-- Transkribierter Seiteninhalt --
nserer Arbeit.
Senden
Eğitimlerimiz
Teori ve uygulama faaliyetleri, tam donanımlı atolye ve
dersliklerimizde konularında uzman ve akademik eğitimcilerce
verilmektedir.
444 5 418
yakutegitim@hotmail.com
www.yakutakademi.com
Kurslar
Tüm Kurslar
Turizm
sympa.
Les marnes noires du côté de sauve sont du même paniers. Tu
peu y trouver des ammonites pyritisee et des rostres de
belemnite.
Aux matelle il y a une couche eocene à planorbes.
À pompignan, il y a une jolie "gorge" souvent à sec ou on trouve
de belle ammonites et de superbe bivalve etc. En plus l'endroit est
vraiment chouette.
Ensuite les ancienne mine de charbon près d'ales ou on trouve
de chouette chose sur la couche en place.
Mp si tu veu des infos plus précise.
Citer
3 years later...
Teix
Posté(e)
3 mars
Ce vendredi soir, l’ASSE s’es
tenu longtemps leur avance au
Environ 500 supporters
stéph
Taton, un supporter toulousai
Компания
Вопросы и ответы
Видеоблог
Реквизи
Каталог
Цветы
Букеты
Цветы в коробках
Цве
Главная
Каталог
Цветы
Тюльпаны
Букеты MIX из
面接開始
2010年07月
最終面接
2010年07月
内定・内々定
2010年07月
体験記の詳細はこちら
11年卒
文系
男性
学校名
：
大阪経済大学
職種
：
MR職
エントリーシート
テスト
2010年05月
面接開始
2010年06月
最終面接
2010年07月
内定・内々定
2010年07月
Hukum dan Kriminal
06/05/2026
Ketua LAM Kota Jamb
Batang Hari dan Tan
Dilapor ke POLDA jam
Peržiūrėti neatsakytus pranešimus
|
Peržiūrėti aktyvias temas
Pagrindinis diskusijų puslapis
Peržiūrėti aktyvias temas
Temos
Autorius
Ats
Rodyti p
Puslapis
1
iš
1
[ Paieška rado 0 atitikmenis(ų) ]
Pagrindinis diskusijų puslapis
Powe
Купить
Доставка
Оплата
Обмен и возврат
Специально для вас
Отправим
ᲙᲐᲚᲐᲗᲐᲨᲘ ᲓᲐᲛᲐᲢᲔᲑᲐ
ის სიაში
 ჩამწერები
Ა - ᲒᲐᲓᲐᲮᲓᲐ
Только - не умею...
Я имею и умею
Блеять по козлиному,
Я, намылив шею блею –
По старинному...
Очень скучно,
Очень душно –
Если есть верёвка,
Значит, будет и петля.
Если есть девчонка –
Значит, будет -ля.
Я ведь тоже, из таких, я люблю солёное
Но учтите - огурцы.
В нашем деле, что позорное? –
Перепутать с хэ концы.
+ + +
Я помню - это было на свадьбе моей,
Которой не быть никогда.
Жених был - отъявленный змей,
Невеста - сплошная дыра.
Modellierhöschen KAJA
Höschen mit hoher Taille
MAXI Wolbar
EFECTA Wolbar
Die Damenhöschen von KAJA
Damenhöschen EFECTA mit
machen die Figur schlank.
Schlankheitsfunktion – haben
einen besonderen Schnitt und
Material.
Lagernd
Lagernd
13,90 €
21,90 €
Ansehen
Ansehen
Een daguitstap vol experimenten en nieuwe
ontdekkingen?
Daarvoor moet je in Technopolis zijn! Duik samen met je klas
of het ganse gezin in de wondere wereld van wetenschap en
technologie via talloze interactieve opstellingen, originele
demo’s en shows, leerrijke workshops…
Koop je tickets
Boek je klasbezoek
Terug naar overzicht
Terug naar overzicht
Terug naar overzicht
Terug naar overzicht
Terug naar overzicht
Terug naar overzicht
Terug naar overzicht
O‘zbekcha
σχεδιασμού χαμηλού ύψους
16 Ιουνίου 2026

-- Schriftliche Aufgabe --
Schreiben Sie die Zeilen der Auflistung vom Anfang bis einschließlich der Zeile mit „Aux matelle il“ unverändert ab.

-- Ausgabe --
nserer Arbeit.
Senden
Eğitimlerimiz
Teori ve uygulama faaliyetleri, tam donanımlı atolye ve
dersliklerimizde konularında uzman ve akademik eğitimcilerce
verilmektedir.
444 5 418
yakutegitim@hotmail.com
www.yakutakademi.com
Kurslar
Tüm Kurslar
Turizm
sympa.
Les marnes noires du côté de sauve sont du même paniers. Tu
peu y trouver des ammonites pyritisee et des rostres de
belemnite.
Aux matelle il y a une couche eocene à planorbes.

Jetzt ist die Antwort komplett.